### ASSIGNMENT 1
According to the passage on Einstein's theory of gravity, which other fundamental force was already known in 1915?

### SOURCE PASSAGE
===

One hundred years ago, Albert Einstein presented a paper to the Prussian Academy of Sciences that explained gravity. It is one of the four funda- mental forces in the universe, although in 1915 only one of the others—the electromagnetic force—was known. (The other two act inside the atomic nucleus.) But Einstein’s paper offered a radically different way of thinking about gravity. Rather than being an invisible force between two massive objects, he described it as a distortion induced by the masses in time and space themselves—which is to say, in the smooth fabric called spacetime.
This warping dictates the paths that objects take under gravity’s influence: Isaac Newton’s apple fell to Earth because it was, in effect, slipping down the slope of the dent that the planet’s mass induces in the fabric of spacetime. In the space curved by the sun’s gravity, the planets execute orbits rather like marbles running around the rim of a bowl.

===

### INPUT DATA

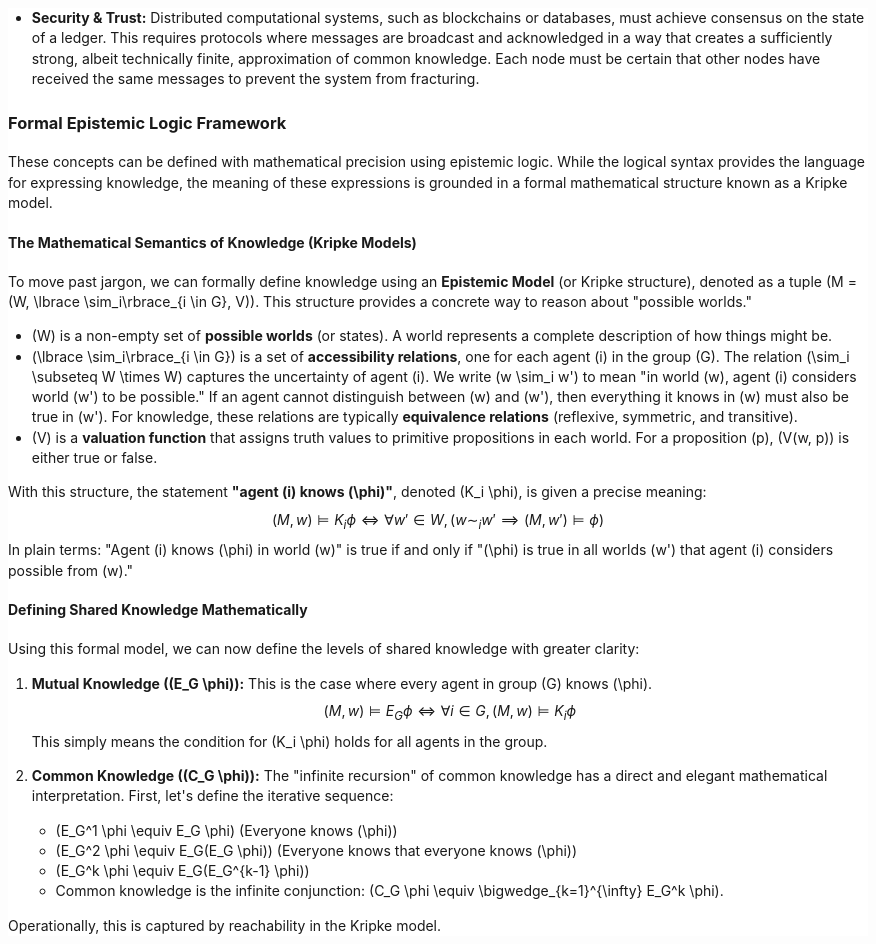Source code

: * **Security & Trust:** Distributed computational systems, such as blockchains or databases, must achieve consensus on the state of a ledger. This requires protocols where messages are broadcast and acknowledged in a way that creates a sufficiently strong, albeit technically finite, approximation of common knowledge. Each node must be certain that other nodes have received the same messages to prevent the system from fracturing.

### Formal Epistemic Logic Framework

These concepts can be defined with mathematical precision using epistemic logic. While the logical syntax provides the language for expressing knowledge, the meaning of these expressions is grounded in a formal mathematical structure known as a Kripke model.

#### The Mathematical Semantics of Knowledge (Kripke Models)

To move past jargon, we can formally define knowledge using an **Epistemic Model** (or Kripke structure), denoted as a tuple \(M = (W, \lbrace \sim_i\rbrace_{i \in G}, V)\). This structure provides a concrete way to reason about "possible worlds."

* \(W\) is a non-empty set of **possible worlds** (or states). A world represents a complete description of how things might be.
* \(\lbrace \sim_i\rbrace_{i \in G}\) is a set of **accessibility relations**, one for each agent \(i\) in the group \(G\). The relation \(\sim_i \subseteq W \times W\) captures the uncertainty of agent \(i\). We write \(w \sim_i w'\) to mean "in world \(w\), agent \(i\) considers world \(w'\) to be possible." If an agent cannot distinguish between \(w\) and \(w'\), then everything it knows in \(w\) must also be true in \(w'\). For knowledge, these relations are typically **equivalence relations** (reflexive, symmetric, and transitive).
* \(V\) is a **valuation function** that assigns truth values to primitive propositions in each world. For a proposition \(p\), \(V(w, p)\) is either true or false.

With this structure, the statement **"agent \(i\) knows \(\phi\)"**, denoted \(K_i \phi\), is given a precise meaning:
$$(M, w) \models K_i \phi \iff \forall w' \in W, (w \sim_i w' \implies (M, w') \models \phi)$$
In plain terms: "Agent \(i\) knows \(\phi\) in world \(w\)" is true if and only if "\(\phi\) is true in all worlds \(w'\) that agent \(i\) considers possible from \(w\)."

#### Defining Shared Knowledge Mathematically

Using this formal model, we can now define the levels of shared knowledge with greater clarity:

1.  **Mutual Knowledge (\(E_G \phi\)):** This is the case where every agent in group \(G\) knows \(\phi\).
    $$(M, w) \models E_G \phi \iff \forall i \in G, (M, w) \models K_i \phi$$
    This simply means the condition for \(K_i \phi\) holds for all agents in the group.

2.  **Common Knowledge (\(C_G \phi\)):** The "infinite recursion" of common knowledge has a direct and elegant mathematical interpretation. First, let's define the iterative sequence:
    * \(E_G^1 \phi \equiv E_G \phi\) (Everyone knows \(\phi\))
    * \(E_G^2 \phi \equiv E_G(E_G \phi)\) (Everyone knows that everyone knows \(\phi\))
    * \(E_G^k \phi \equiv E_G(E_G^{k-1} \phi)\)
    * Common knowledge is the infinite conjunction: \(C_G \phi \equiv \bigwedge_{k=1}^{\infty} E_G^k \phi\).

Operationally, this is captured by reachability in the Kripke model. 
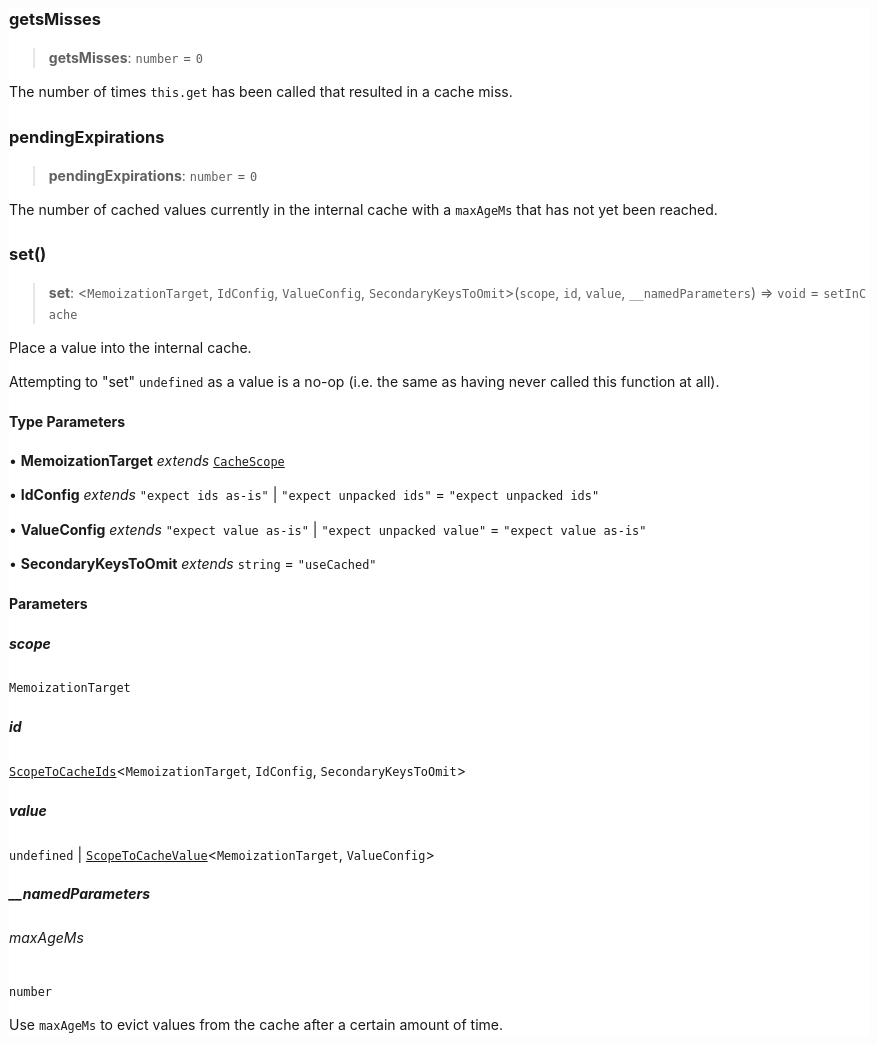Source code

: ### getsMisses

> **getsMisses**: `number` = `0`

The number of times `this.get` has been called that resulted in a cache
miss.

### pendingExpirations

> **pendingExpirations**: `number` = `0`

The number of cached values currently in the internal cache with a
`maxAgeMs` that has not yet been reached.

### set()

> **set**: \<`MemoizationTarget`, `IdConfig`, `ValueConfig`, `SecondaryKeysToOmit`\>(`scope`, `id`, `value`, `__namedParameters`) => `void` = `setInCache`

Place a value into the internal cache.

Attempting to "set" `undefined` as a value is a no-op (i.e. the same as
having never called this function at all).

#### Type Parameters

• **MemoizationTarget** *extends* [`CacheScope`](../helpers/type-aliases/CacheScope.md)

• **IdConfig** *extends* `"expect ids as-is"` \| `"expect unpacked ids"` = `"expect unpacked ids"`

• **ValueConfig** *extends* `"expect value as-is"` \| `"expect unpacked value"` = `"expect value as-is"`

• **SecondaryKeysToOmit** *extends* `string` = `"useCached"`

#### Parameters

##### scope

`MemoizationTarget`

##### id

[`ScopeToCacheIds`](../helpers/type-aliases/ScopeToCacheIds.md)\<`MemoizationTarget`, `IdConfig`, `SecondaryKeysToOmit`\>

##### value

`undefined` | [`ScopeToCacheValue`](../helpers/type-aliases/ScopeToCacheValue.md)\<`MemoizationTarget`, `ValueConfig`\>

##### \_\_namedParameters

###### maxAgeMs

`number`

Use `maxAgeMs` to evict values from the cache after a certain amount of
time.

===

### ASSIGNMENT 2
Copy the lines of the listing from its first line through the line holding "### Formal Epistemic Logic Framework", both included, word for word. Leave out the pictures.

### WORKED SOLUTION 1
The electromagnetic force.

### WORKED SOLUTION 2
Source code

: * **Security & Trust:** Distributed computational systems, such as blockchains or databases, must achieve consensus on the state of a ledger. This requires protocols where messages are broadcast and acknowledged in a way that creates a sufficiently strong, albeit technically finite, approximation of common knowledge. Each node must be certain that other nodes have received the same messages to prevent the system from fracturing.

### Formal Epistemic Logic Framework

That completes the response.